Good start to this week’s nuclear talks with Iran. Of course, progress on diplomacy can hardly ever get mentioned in today’s media.

❖ Two large Catholic institutions have sued the Obama Administration over new rules on birth control that ensure universal access.

❖ Regulators going with a voluntary approach? That never happens!

❖ Lender Processing Services finds that mortgage delinquencies went up slightly in April. The problem with mortgage data, however, is the incredibly high margin of error.

❖ Juan Cole believes the spreading of the Syrian uprising to Aleppo is significant, and could spell danger for the Assad regime. At any rate, Western powers seem mostly concerned with securing the country’s chemical weapons stockpiles.

❖ Nuclear Regulatory Commission chief Gregory Jaczko is out, the victim of a coordinated attack from the nuclear power industry and some of his fellow commissioners.

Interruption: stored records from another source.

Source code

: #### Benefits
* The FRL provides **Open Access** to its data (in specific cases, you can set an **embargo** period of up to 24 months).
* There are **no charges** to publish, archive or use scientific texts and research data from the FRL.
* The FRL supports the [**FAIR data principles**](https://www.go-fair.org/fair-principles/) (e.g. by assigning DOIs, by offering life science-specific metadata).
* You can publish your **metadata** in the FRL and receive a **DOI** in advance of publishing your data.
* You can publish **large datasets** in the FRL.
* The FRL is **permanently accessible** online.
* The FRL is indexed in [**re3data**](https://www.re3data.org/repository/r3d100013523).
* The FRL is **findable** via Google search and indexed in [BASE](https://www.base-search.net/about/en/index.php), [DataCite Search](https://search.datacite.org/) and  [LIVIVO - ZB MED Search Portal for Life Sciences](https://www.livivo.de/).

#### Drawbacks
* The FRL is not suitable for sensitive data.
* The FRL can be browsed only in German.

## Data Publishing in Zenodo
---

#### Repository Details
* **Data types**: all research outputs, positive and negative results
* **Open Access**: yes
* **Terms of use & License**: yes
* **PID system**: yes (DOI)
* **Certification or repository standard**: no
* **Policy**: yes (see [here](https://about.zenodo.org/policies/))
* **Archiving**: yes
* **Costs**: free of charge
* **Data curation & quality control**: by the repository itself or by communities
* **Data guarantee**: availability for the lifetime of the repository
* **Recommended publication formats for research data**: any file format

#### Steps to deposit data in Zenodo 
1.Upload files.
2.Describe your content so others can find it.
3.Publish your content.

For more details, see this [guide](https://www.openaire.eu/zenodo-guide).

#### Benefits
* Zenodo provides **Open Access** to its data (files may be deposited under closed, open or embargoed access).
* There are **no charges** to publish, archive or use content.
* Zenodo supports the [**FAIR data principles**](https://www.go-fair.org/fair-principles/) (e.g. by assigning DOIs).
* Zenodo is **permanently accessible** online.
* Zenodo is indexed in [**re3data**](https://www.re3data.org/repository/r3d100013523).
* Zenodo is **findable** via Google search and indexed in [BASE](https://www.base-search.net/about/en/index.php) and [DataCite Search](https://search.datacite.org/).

❖ “The Campaign Against Women”. Major editorial appeared in Sunday’s NYT about the Republican War on Women. It concludes: “Whether this pattern of disturbing developments constitutes a war on women is a political argument. That women’s rights and health are casualties of Republican policy is indisputable.”

❖ Thanks to the debt limit deal, hundreds of thousands of students will see their Pell grants revoked. Winning the future!

❖ 7.5% unemployment predicted a year and a half from now. That would be pretty terrible economic performance.

❖ Another rape allegation for the embattled Dominique Strauss-Kahn, this time over a gang rape in the US.

❖ Looks like the G8 summit took a stand on a series of greenhouse gas emissions other than carbon, which if serious, could have a legitimate effect.

❖ The convicted Lockerbie bomber has died in Libya.

❖ Philadelphia alone is going to “close 40 public school this year and 64 schools by 2017.” What is to be done? Ellen Brown discusses some innovative approaches to try and achieve a better, essential, balance between needs of the people vs awarding huge amounts of tax dollars for the Pentagon, prisons, banks and tax cuts for the rich. Some ideas she suggests: states and cities establish their own banks; put Treasury rather than the Fed in charge of money creation; and refinance the federal debt “through our own central bank, interest-free”. Thought-provoking article.

❖ London is hosting the Olympic games this year. They plan to have a “security force of more than 40,000 people, backed by a huge intelligence operation, . . . at a cost of . . . $877 million . . .. Among those 40,000 will be 13,500 from the Ministry of Defence and armed forces.”

❖ Amoebic dysentery plagues many developing countries, killing an estimated 70,000 people per year. A drug currently used for arthritis is showing significant promise in battling amoebic dysentery as well–10 times more effective in animals than the drug currently prescribed.

❖ According to this report, Bee Colony Collapse could be due to corn seeds that are coated with Bayer’s neonicotinoid pesticides–or about 90% of all corn seeds.

❖ Federal regulators are working on the JOBS Act, so we will soon find out how investors will get ripped off with the new rules.

❖ Sarah Palin robo-called Kansas for a Senate race in Texas. They do both end in -as, so a common mistake.